■ **ACTIVITY**:
Give the count of lines in the data that include "labels", with no other words.

■ **MATERIAL FOR THIS TASK**:
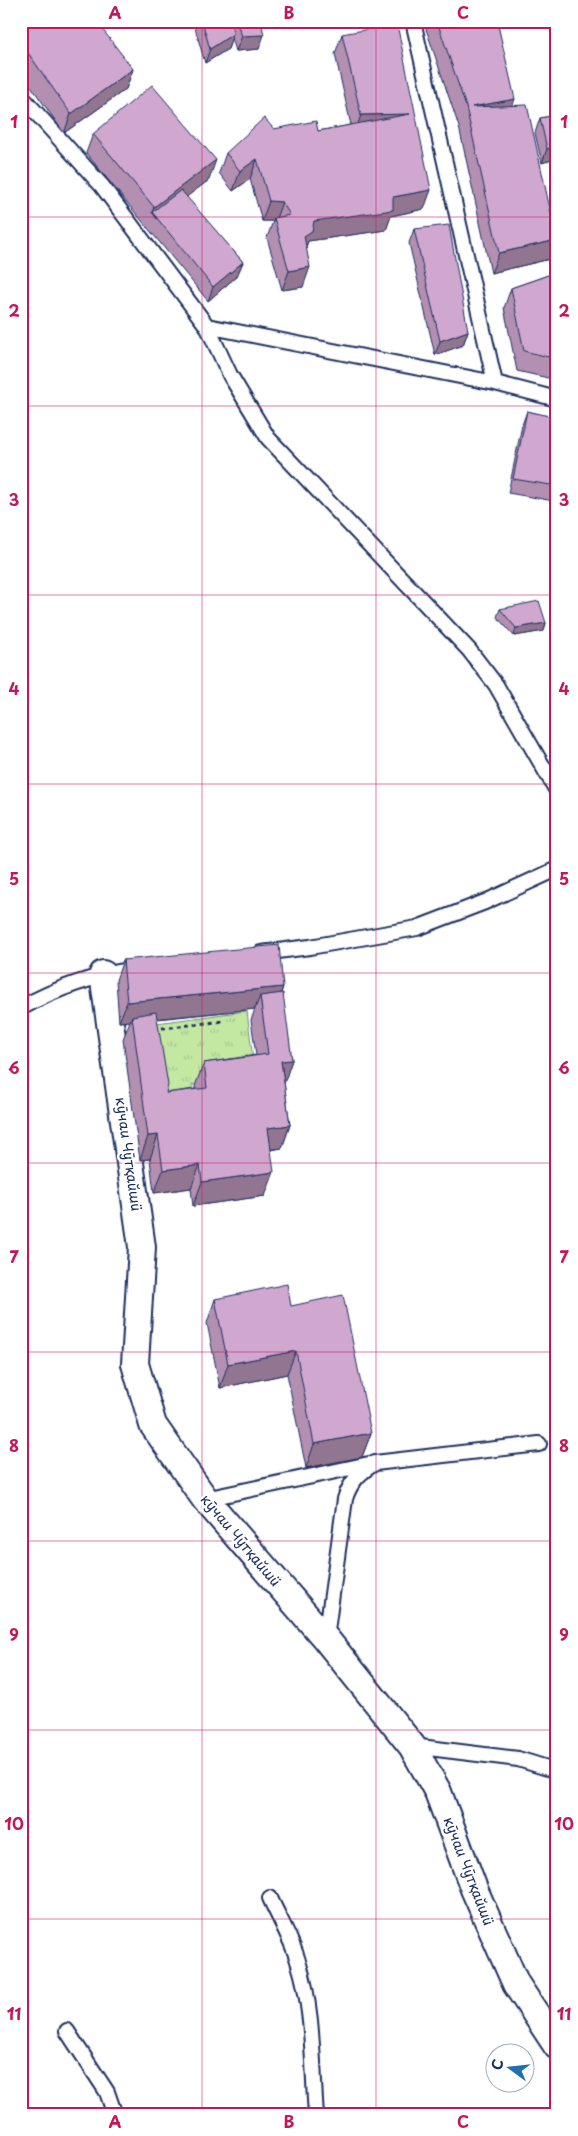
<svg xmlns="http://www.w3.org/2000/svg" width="578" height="2136" font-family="'Playpen Sans',sans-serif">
<defs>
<pattern id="grass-tufts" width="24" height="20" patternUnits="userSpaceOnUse" patternTransform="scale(1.25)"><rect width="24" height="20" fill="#c3e8a2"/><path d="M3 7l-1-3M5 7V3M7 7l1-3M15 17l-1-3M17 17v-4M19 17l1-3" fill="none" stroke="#a7c78e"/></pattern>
</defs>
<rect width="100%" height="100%" fill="#fff"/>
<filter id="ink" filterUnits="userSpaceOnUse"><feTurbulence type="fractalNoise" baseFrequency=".02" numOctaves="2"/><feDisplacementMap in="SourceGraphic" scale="10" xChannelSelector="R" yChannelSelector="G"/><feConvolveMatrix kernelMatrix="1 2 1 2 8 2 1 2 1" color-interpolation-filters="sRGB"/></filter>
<g filter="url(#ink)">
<path fill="url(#grass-tufts)" stroke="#6f8c80" d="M247 1011 255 1077 192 1085 194 1105 159 1109 149 1024Z"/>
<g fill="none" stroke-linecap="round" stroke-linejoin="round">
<defs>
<path id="service" d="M413 21 495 383
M21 96 102 186 207 326 495 383 557 399
M207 326 230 375 268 438 469 650 496 685 557 791
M261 953 310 947 417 928 485 902 557 869
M21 1008C56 988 97 975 136 969
M205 1499 369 1464
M326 1638 345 1499C350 1482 360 1472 375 1463L539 1444
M412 1746 518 1759 557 1771
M270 1898C279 1918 292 1940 298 1961 314 2010 312 2064 316 2115
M67 2031 107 2092 115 2115"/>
<path id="minor" d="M103 974 142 1247 135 1364 153 1425 205 1499 326 1639 412 1746 438 1792 474 1889 516 1984 557 2046"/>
</defs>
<use href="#service" stroke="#1b2f5e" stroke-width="18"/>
<use href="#minor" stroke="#1b2f5e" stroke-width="30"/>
<path stroke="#1b2f5e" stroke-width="3" stroke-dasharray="4 4" stroke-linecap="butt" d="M154 1029 224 1021"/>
<use href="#service" stroke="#fff" stroke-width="14"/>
<use href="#minor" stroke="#fff" stroke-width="26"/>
</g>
<path fill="#b390b2" stroke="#1b2f5e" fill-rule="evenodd" d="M193 21H261L259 49 236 51 232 38 228 49 205 63Z
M426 21H497L513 105 550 259 491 273 459 127 425 26Z
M21 28 133 69 126 89 64 133 21 72Z
M342 34 424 209 391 216 386 230 308 241 306 247 303 287 282 290 267 238 273 221H262L250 179 233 191 219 173 226 153 274 129 318 131 351 125 335 54Z
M557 115V158L542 163 535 133 540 118Z
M93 134 209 180 186 197 243 262 237 276 208 301 86 153Z
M414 229 468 331 463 345 435 355 409 243Z
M557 272V380L517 371 504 308 511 288Z
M527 411 557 418V494L554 501 508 493 522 425Z
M500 609 546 623 544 631 514 636 497 617Z
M123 960 283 987 281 993 292 1060 284 1082 290 1125 282 1148 271 1150 265 1196 193 1206 191 1188 154 1193 150 1159 140 1160 123 1039 130 1021 119 1022 116 980ZM255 1009 251 1020 256 1055 204 1063 195 1086V1089L166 1093 157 1019Z
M215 1299 291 1306 371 1433 362 1457 306 1468 287 1374 220 1388 207 1323Z"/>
<path fill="#927691" stroke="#1b2f5e" d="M233 34 228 49 205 63 210 49Z
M264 35 259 49 236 51 242 36Z
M133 69 126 89 64 133 71 114Z
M515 99 508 119 472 107Z
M410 114 354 135 361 115Z
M557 145V158L542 163 547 149Z
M257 159 250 179 233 191 240 171Z
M216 160 209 180 157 219 152 212 154 207Z
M431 190 424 209 391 216 386 230 308 241 305 250 304 236 314 221 393 197Z
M269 201 282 202 275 221 274 218 273 221H262Z
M557 240 550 259 491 273 499 253Z
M243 262 237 276 208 301 213 287Z
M310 267 303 287 282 290 289 271Z
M468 331 463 345 435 355 440 341Z
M546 623 544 631 514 636 516 628Z
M283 987 276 1007 260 996 255 1009 132 1021V1016L130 1021 119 1022 127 1002Z
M292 1060 284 1084 281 1061Z
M290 1125 282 1148 259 1151 268 1128Z
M158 1135 150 1159 140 1160 148 1136Z
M200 1165 191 1188 154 1193 163 1170Z
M274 1172 265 1196 193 1206 202 1182Z
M296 1351 287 1374 220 1388 228 1364Z
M371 1433 362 1457 306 1468 314 1444Z"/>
<path fill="#d0a8cf" stroke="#1b2f5e" d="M31 21H96L133 69 71 114 21 43V28Z
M202 21H231L233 34 210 49Z
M236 21H261L264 35 242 36Z
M437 21H497L515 99 472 107 527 105 557 240 499 253 466 107Z
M397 24 431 190 393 197V210L314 221 312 231 304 236 310 267 289 271 274 218 290 215 282 202 269 201 257 159 240 171 226 153 264 118 274 129 316 121 318 131 410 114 361 115 342 34Z
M152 85 216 160 154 207 93 134Z
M557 115V145L547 149 540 118Z
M181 190 243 262 213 287 152 212Z
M449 225 468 331 440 341 414 229Z
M557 272V359L524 351 511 288Z
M527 411 557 418V486L513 479Z
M539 601 546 623 516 628 500 609Z
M279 945 283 987 127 1002 123 960Z
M283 993 292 1060 281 1061 290 1125 268 1128 274 1172 202 1182 200 1165 163 1170 158 1135 148 1136 132 1016 156 1012 168 1085 166 1093 207 1088 204 1063 268 1054 260 996Z
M287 1284 291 1306 343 1295 371 1433 314 1444 296 1351 228 1364 215 1299Z"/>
</g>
<path fill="none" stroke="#c2185b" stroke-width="1" stroke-opacity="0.55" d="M202 21V2115M376 21V2115M21 217H557M21 406H557M21 595H557M21 784H557M21 973H557M21 1163H557M21 1352H557M21 1541H557M21 1730H557M21 1919H557"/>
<g text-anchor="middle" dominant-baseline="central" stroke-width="5" stroke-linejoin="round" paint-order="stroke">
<g font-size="14" fill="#1b2f5e" stroke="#fff">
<text transform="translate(129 1154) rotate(82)">кӯчаи Чӯтқайшӣ</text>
<text transform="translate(241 1540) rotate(50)">кӯчаи Чӯтқайшӣ</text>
<text transform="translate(469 1871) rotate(69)">кӯчаи Чӯтқайшӣ</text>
</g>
</g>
<rect width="578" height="2136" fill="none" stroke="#fff" stroke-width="55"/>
<g transform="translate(510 2068) rotate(285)"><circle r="24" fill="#ffffff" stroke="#a4acbf"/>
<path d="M0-4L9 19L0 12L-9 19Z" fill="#1f6fb2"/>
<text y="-8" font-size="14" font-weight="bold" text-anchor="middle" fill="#1b2f5e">С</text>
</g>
<rect x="28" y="28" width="522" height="2080" fill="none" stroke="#c2185b" stroke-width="2"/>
<g font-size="16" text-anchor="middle" font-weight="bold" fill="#c2185b">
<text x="115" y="19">A</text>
<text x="289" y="19">B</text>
<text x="463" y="19">C</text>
<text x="14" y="128">1</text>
<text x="564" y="128">1</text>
<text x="14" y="317">2</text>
<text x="564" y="317">2</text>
<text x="14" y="506">3</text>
<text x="564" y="506">3</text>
<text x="14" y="695">4</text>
<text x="564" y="695">4</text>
<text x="14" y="885">5</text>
<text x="564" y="885">5</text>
<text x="14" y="1074">6</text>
<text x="564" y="1074">6</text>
<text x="14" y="1263">7</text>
<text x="564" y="1263">7</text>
<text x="14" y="1452">8</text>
<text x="564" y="1452">8</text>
<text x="14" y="1641">9</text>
<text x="564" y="1641">9</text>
<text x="14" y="1830">10</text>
<text x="564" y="1830">10</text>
<text x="14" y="2020">11</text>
<text x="564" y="2020">11</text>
<text x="115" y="2128">A</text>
<text x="289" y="2128">B</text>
<text x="463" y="2128">C</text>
</g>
</svg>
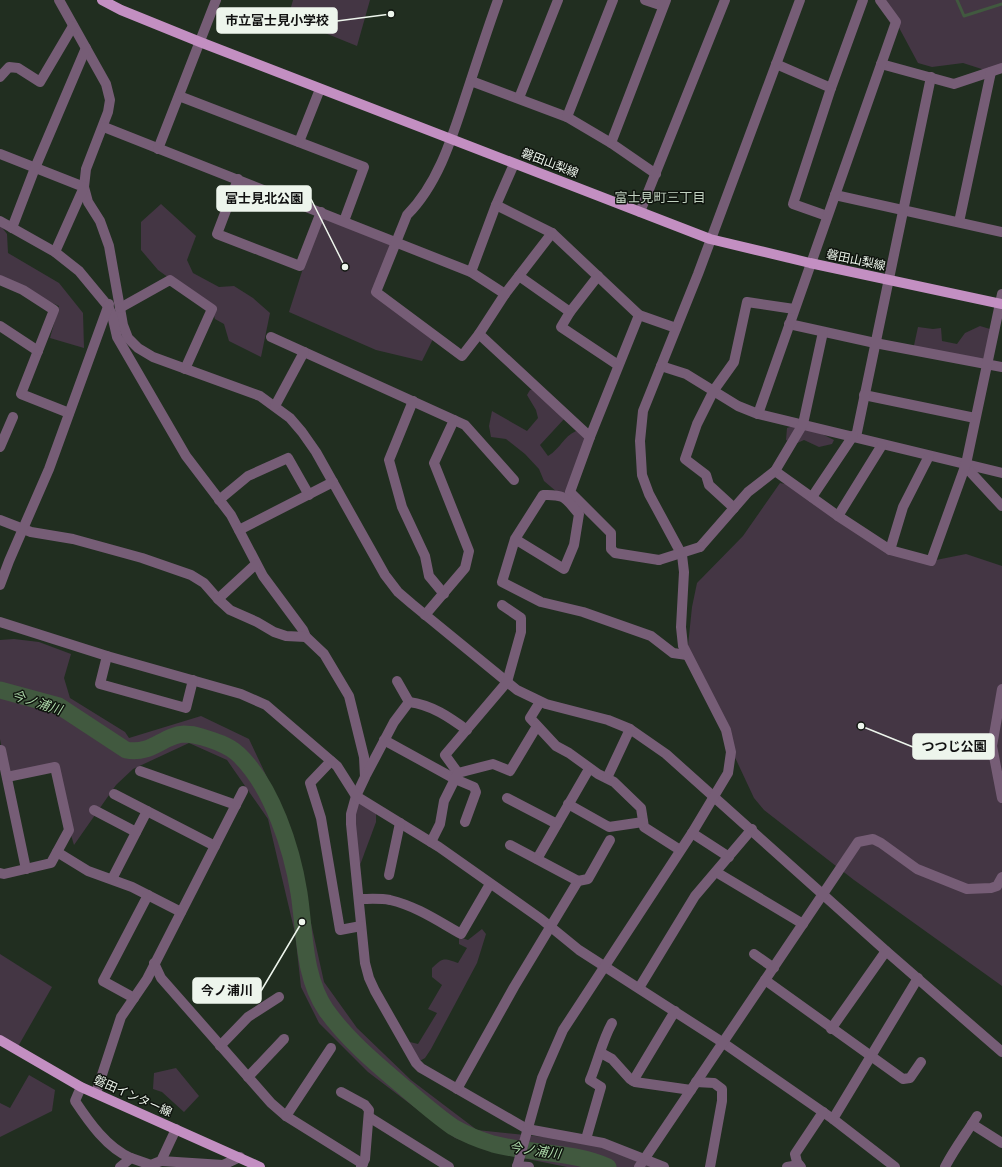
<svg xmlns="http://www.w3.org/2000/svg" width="1002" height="1167" viewBox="0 0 1002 1167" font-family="'Nunito Sans','Noto Sans JP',sans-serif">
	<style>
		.green { fill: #443644 }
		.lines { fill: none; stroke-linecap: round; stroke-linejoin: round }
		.stream { stroke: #41593f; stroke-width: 3 }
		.river { stroke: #41593f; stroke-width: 17 }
		.minor { stroke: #765d76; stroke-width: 10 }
		.major { stroke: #c38fc2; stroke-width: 10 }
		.minor-bridge { stroke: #765d76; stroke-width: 10 }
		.labels { text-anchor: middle; stroke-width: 3; stroke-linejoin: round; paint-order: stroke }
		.street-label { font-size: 12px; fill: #edf5ec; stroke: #0f140e }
		.neighbourhood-label { font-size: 13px; fill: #c2d2c1; stroke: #0f140e }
		.water-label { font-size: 13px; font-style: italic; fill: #add9aa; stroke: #0f140e }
		.leader { fill: none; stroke: #edf5ec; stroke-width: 1.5 }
		.callout-dot { fill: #edf5ec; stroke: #0f140e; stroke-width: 1.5 }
		.callout { fill: #edf5ec; stroke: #edf5ec; stroke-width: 1.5 }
		.callout-label { font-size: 13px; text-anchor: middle; font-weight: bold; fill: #111 }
	</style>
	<rect width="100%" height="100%" fill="#212e20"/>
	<g class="green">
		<polygon points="293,0 370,0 357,46 288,18"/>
		<polygon points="880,0 1002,0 1002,68 991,72 963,63 932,67 918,63 896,22"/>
		<polygon points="161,204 196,236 187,260 193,273 219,287 234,286 253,298 270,313 261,357 229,341 224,324 215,319 212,309 158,270 141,250 141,222"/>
		<polygon points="321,212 396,242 376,292 435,335 422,361 376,350 289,312"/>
		<polygon points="0,225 7,234 8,253 59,283 83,313 84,348 50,338 59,306 0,280"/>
		<polygon points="980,326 990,329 984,363 913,350 918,327 933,329 941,328 942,341 957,344 965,333"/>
		<path d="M530 390H535L565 418 540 445 548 456C561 448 563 437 576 431L589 437 564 498 544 481 539 469 525 454 506 439 491 437 489 426 492 411 527 431 538 418 536 410 527 395Z"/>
		<polygon points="796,425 814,430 834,440 832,444 819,447 804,440 795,444 786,440 787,428"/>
		<polygon points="780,483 795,486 890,550 931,561 966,554 1002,566 1002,986 854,880 764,810 754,798 687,655 692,607 697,583 743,536"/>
		<polygon points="14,639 39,642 71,654 64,678 70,698 125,732 129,738 201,716 249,739 289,824 324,982 357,1028 411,1080 477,1130 583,1141 664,1167 567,1167 498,1153 455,1138 368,1072 319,1023 301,987 295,933 268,819 227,760 189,743 133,769 116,785 74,845 51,768 7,777 0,739 0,640"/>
		<polygon points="355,800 376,808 376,822 360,865 355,866"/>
		<path d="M482 929 486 934 477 963 431 1049 425 1058 416 1063 406 1047 410 1042 418 1044 437 1013 428 1009 442 985 432 977V968C443 957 444 958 458 963L467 948 459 944V937L468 940Z"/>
		<polygon points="0,954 52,987 16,1050 0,1040"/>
		<polygon points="176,1068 199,1096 184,1112 162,1092 153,1089 154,1073"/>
		<polygon points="29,1075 55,1090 52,1111 0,1137 0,1103 10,1108"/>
	</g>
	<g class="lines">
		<polyline class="stream" points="957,0 964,16 1002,4"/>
		<path class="river" d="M0 690 59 706 126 750C152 755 163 735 184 734 190 734 196 735 202 737 215 741 228 745 238 754 272 786 292 849 299 893 305 932 303 976 326 1010 348 1041 379 1066 407 1090 421 1102 437 1116 453 1127 465 1134 480 1140 493 1144 531 1154 572 1151 608 1167"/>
		<g class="minor">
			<polyline points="59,0 106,84 110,100 108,112 86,169 84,187 88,202 100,221 109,246 123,325 128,338 138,348 153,357 260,396 290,418 302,432 316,452 385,575 398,592 412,604 517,690 546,704 608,720 630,729 666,754 886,951 1002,1052"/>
			<polyline points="645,0 663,6"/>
			<polyline points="776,64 831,88 863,0"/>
			<polyline points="881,64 954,84 1002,68"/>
			<polyline points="0,77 9,67 18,68 40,82 73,26"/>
			<polyline points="471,81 567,117 611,143 656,174"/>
			<polyline points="179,96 364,167 344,221"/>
			<polyline points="519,98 558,0"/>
			<polyline points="567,117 613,0"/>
			<polyline points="104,127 471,272 505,294"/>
			<polyline points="299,142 320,89"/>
			<polyline points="611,143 666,0"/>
			<polyline points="158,149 216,0"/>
			<polyline points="0,154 84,187 55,252"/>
			<polyline points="514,164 496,205 552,233 639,315 676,328"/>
			<polyline points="238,179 217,234 300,266 321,212"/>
			<polyline points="835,195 1002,232"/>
			<polyline points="640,212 725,0"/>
			<polyline points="827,216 793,204 831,88"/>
			<polyline points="0,221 55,252 79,271 108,306 112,315 117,337 186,456 231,515 263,576 303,630 306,637 324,654 349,696 364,757 365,777 356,796 351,814 351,824 365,963 369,978 375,991 416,1063 421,1068 527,1129 603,1143 664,1167"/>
			<polyline points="959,222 991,72"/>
			<polyline points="12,228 35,168 86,48"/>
			<polyline points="552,233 505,294 479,334 590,437"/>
			<polyline points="471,272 496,205"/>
			<polyline points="519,276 570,312 598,276"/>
			<polyline points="0,280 23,290 54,310 21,394 69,413"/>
			<polyline points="120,308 170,280 212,309 185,369"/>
			<polyline points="570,312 561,327 618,365"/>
			<polyline points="639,315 590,437 570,492 611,533 611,549 615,553 659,560"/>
			<polyline points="789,324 875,343 1002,367"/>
			<polyline points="0,326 38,351"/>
			<path d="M479 334 462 356 376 292 407 215C437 185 451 141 464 101 475 68 486 33 498 0"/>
			<polyline points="271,337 465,425 514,480"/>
			<polyline points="661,366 686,374 738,406 758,414 1002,473"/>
			<polyline points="864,395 975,418"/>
			<polyline points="413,401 389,460 402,507 425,556 429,576 444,594"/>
			<polyline points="275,406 304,352"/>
			<polyline points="758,414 896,22 880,0"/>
			<polyline points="856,437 931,77"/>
			<polyline points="0,447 13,417"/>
			<polyline points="964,465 1002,506"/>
			<polyline points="775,471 838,516 890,550 931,561 966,464 1002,294"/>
			<polyline points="812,497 853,436"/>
			<polyline points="219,500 248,476 288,458 309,495"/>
			<polyline points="734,508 709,485 706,475 685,459 697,424 714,390 734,362 747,302 794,309"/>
			<polyline points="838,516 882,445"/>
			<polyline points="0,520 31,532 73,539 142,558 191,575 204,583 218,599 256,564"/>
			<polyline points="239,530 333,482"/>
			<path d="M515 539 564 569 574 545 579 514C565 498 565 494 543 495L515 539 502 582 541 602 583 612 651 636 673 653 687 655"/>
			<polyline points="700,547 748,492 775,471 803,424 823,332"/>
			<polyline points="890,550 903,507 929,456"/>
			<polyline points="0,585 9,561 49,469 109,304"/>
			<polyline points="218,599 230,610 257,622 274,632 286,636 306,637"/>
			<polyline points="425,615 465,568 469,551 434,463 454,420"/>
			<polyline points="0,622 107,656 241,694 266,705 337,766 356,796 439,847 541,919 579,950 722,1042 833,1119 895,1167"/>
			<polyline points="107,656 100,684 186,708 193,680"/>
			<polyline points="397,681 409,702"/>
			<polyline points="1002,689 992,746 1002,798"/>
			<polyline points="540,702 530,718 556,746 569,753 598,774 614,782 641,808 644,827 680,850"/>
			<polyline points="384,740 455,779 474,787 476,792 465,822"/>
			<polyline points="1,750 26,869"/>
			<polyline points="331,761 310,783 321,818 340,930 361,926"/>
			<polyline points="140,771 236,805"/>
			<polyline points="458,773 445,755 507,682 521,632 521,618 502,605"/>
			<path d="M366 775 394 722 409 702C432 705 449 717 467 730"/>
			<polyline points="607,778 630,729"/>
			<polyline points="114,794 215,846"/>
			<polyline points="507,798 557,824"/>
			<polyline points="568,804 609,827 643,822"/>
			<polyline points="94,810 136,832"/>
			<polyline points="692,833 729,857"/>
			<polyline points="431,842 440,824 444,801 458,773 493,764 510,771 537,726"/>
			<polyline points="57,852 88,871 132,887 181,912"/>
			<polyline points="537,859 589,769"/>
			<polyline points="716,872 803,924"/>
			<polyline points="0,873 4,874 51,863 69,830 55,767 7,777"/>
			<polyline points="389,875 400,823"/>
			<polyline points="112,879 147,811"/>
			<polyline points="578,881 588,879 610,840"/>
			<path d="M359 899C369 899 380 898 390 900 416 906 438 921 461 934L490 884"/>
			<polyline points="754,954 774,968"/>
			<polyline points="154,963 161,978 271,1103 286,1116 363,1164"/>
			<polyline points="765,980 903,1079 910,1078 921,1062"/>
			<polyline points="639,988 695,896 752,829"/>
			<polyline points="134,998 103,981 148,895"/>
			<polyline points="831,1029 886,951"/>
			<polyline points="220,1046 248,1017 279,997"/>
			<polyline points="601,1053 612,1059 630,1079 635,1082 691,1090"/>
			<polyline points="248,1077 284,1039"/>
			<polyline points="633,1081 675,1011"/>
			<polyline points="696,1082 714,1083 722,1089 722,1101 710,1167"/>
			<path d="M81 1087 75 1101C89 1122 107 1148 131 1158"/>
			<polyline points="457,1089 514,987 578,881 510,845"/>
			<polyline points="341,1092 365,1105 369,1110 365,1159 361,1167"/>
			<polyline points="96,1093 121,1017 147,979 243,791"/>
			<polyline points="286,1116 331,1048"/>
			<polyline points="369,1117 449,1167"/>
			<polyline points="833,1119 918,978"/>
			<polyline points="972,1124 1002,1143"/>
			<path d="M586 1139 601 1087 590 1080C598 1061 602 1041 612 1023"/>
			<polyline points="161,1161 223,1165 240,1157"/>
			<polyline points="517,1166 529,1167"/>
			<polyline points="120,1167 131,1158 151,1165 161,1161 176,1129"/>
			<polyline points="517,1167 542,1078 563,1030 692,833 728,773 731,752 726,730 683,646 681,627 684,572 682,555 649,494 642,475 640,441 643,411 698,274 800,0"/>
			<polyline points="639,1167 858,842 873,839 881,843 917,869 967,889 991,888 997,886 1002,877"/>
			<polyline points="787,1167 799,1165"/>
			<polyline points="801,1167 797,1162 795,1154 823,1112"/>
			<path d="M945 1167C954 1149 966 1134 977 1116"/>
		</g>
		<g class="major">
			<polyline points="102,0 121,10 200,42 710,239 810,263 1002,304"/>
			<polyline points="0,1040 81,1087 260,1167"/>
		</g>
		<polyline class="minor-bridge" points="659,560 700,547"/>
	</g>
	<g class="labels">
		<g class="street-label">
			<text transform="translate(550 163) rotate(21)" y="4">磐田山梨線</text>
			<text transform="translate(856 260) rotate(12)" y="4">磐田山梨線</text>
			<text transform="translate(133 1096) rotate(24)" y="4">磐田インター線</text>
		</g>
		<g class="neighbourhood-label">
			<text x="660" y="202">富士見町三丁目</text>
		</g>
		<g class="water-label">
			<text transform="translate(37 702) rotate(18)" y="5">今ノ浦川</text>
			<text transform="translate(535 1150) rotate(8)" y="5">今ノ浦川</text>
		</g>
	</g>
	<path class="leader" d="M391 14L337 21M345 267L311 199M861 726L913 747M302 922L261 991"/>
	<g class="callout-dot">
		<circle cx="391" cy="14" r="4"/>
		<circle cx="345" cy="267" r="4"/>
		<circle cx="861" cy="726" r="4"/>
		<circle cx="302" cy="922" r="4"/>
	</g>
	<g class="callout">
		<rect x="217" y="8" width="120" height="25" rx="4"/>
		<rect x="217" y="186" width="94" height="25" rx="4"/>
		<rect x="913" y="734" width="81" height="25" rx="4"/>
		<rect x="193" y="978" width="68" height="25" rx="4"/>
	</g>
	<g class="callout-label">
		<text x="277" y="25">市立富士見小学校</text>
		<text x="264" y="203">富士見北公園</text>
		<text x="954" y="751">つつじ公園</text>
		<text x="227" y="995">今ノ浦川</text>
	</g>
</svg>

■ **WRITTEN ANSWER**:
2